Foto: F Cardigos
Segundo a wikipedia, arte efémera
é o nome dado a toda a expressão artística concebida sob um conceito de
transitoriedade no tempo e de não permanência como obra de arte material e
conservável. Nos Açores há diversos exemplos de arte efémera. O mais
espetacular é, sem dúvida, o conjunto das pinturas murais na marina da Horta.
Tanto quanto sei, e deixo no ar o desafio de ser contrariado, este enorme mural
é a maior obra de arte efémera coletiva e voluntária do mundo. Desde que iates
passam pelo porto da Horta, portanto muito antes da construção da marina e da
sua ampliação, há pinturas que aí são deixadas por velejadores de todas as culturas.
É um enorme prazer passear pela marina da Horta e, na minha opinião, é um
motivo de grande orgulho para a cidade.
Vem-me a arte efémera à memória
não por causa da Horta e da ilha do Faial, admito, mas sim por causa da ilha do
Corvo. Durante estas férias de Verão, estive algumas semanas no Corvo e, apesar
de conhecer muitíssimo bem aquela ilha desde os anos 80 do século passado, consegue
sempre dar-me novidades.
O artista Bordalo II, em 2021,
compôs um extraordinário “cagarro” em homenagem ao empenho dos corvinos em
proteger esta e outras aves marinhas. O “cagarro”, como é hábito em Bordalo II,
é composto a partir de resíduos e ficou instalado na porta do pavilhão
desportivo da Vila do Corvo. Esta peça nasceu do desafio laçado pelo projeto
“OceanLit” da Sociedade Portuguesa para o Estudo das Aves e contou com o apoio
da Comissão Europeia através do programa Interreg, da Câmara Municipal do
Corvo, da Direção Regional do Turismo e da EDA.
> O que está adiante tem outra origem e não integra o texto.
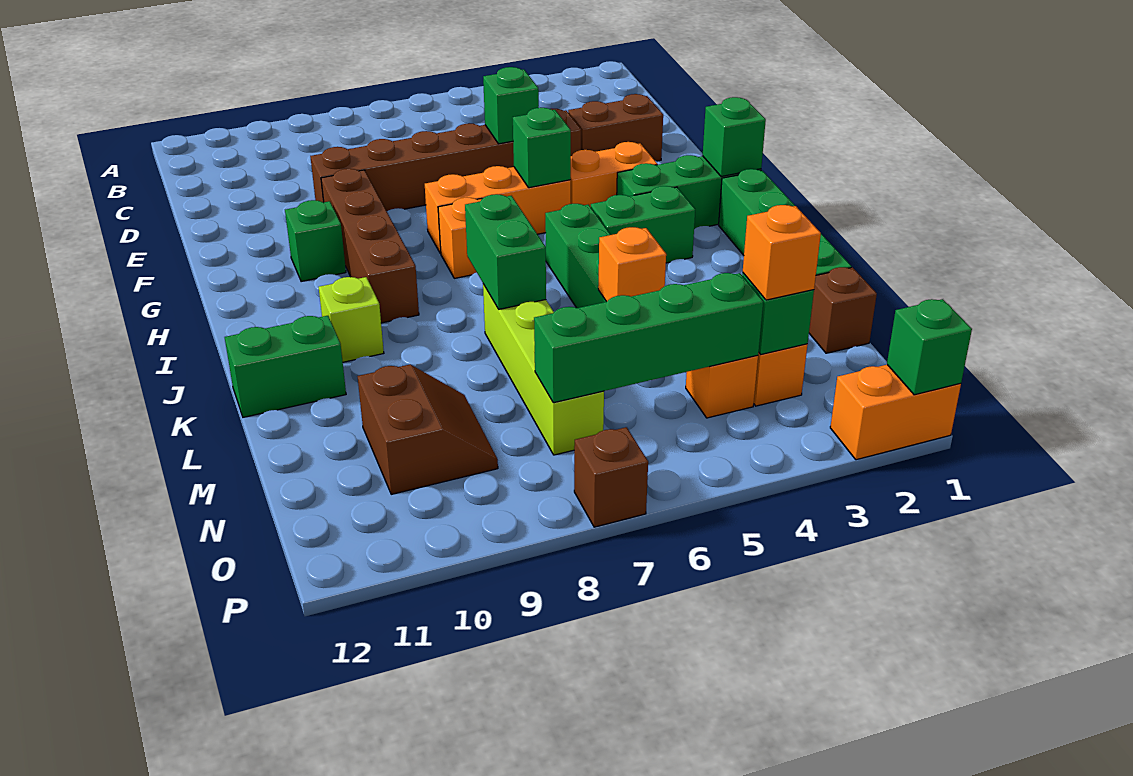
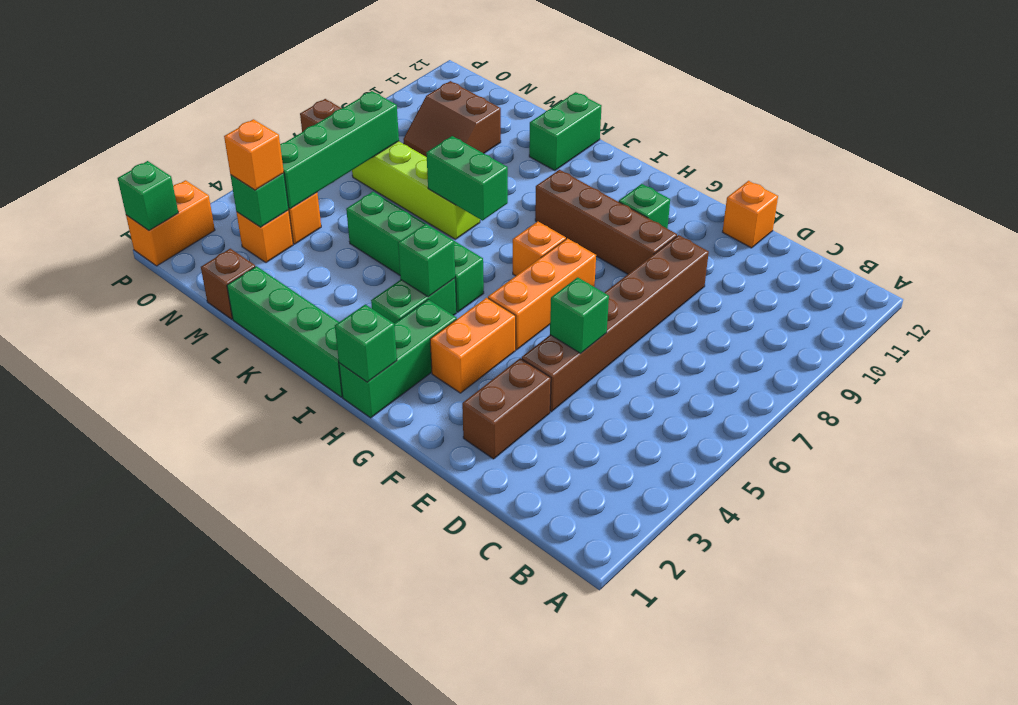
green 1x1 brick [513,108,571,188] -> green 1x1 brick moved to [398,224,455,297]
lime 1x1 brick [319,277,384,362] -> none
orange 1x1 brick [598,227,666,302] -> orange 1x1 brick moved to [723,181,778,248]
Este ano, poucos dias antes de
chegar, li no jornal que a Câmara Municipal do Corvo tinha tomado a iniciativa
de contratar uma segunda peça. Quando finalmente aterrámos na ilha, eu e a
Sílvia não nos contivemos enquanto não encontramos o “mero” do Bordalo II. Esta
peça é uma homenagem à proteção voluntária que os corvinos fazem a uma
população visitável de meros e, em simultâneo, pretende “alertar e provocar um
olhar diferente sobre o desperdício”. A instalação teve o apoio da Comissão
Europeia através do Programa Mar 2020.
Foi inteligente não colocar esta
obra propriamente à vista. Dentro da Reserva Biológica é necessário procurar
até que, por entre o pasmo e a alegria, quase como se estivéssemos a mergulhar
no Caneiro dos Meros, lá encontramos o peixe saindo do casco de um antigo barco.
Brilhante!
Aquilo que me deixou
absolutamente espantado é que há uma terceira peça de Bordalo II na ilha. Ao
que me contaram, de forma abnegada e voluntária, o artista resolveu compor esta
peça que é, de momento, considerada um esboço efémero. No entanto, o resultado
é, na realidade, uma emblemática e divertida “vaca”. Dito assim pode parecer
ligeiro. Não é. Vale mesmo a pena ver, mas será necessário procurar e ainda
bem. Tal como no caso do “mero”, a procura e a descoberta fazem parte do
prazer.
Ou seja, imagine-se, na ilha do
Corvo há três peças públicas de Bordalo II. Mas não é apenas isso. O interior da
Câmara Municipal do Corvo tem as paredes cheias de obras magníficas de Martins
Pereira e tantos outros.
Aqui chegado, penso que há dois
desafios. Talvez melhor do que a palavra “desafios” seja pensar em
“oportunidades”... Primeiro, há que tirar a “vaca” de Bordalo II da lista das
obras efémeras dos Açores, responsabilizando uma entidade pela sua manutenção.
Em segundo lugar, há que criar um circuito de arte da ilha, que aponte a
localização das principais obras que o Corvo foi conquistando ao longo do
tempo. Eu gostei muito, mas mesmo muito de encontrar todo este espólio e penso
que outras pessoas poderão pensar e sentir da mesma forma.
* Frederico Cardigos é biólogo marinho no Eurostat. Este é um artigo de opinião pessoal. As ideias expressas neste artigo são da exclusiva responsabilidade do autor e podem não coincidir com a posição oficial da Comissão Europeia.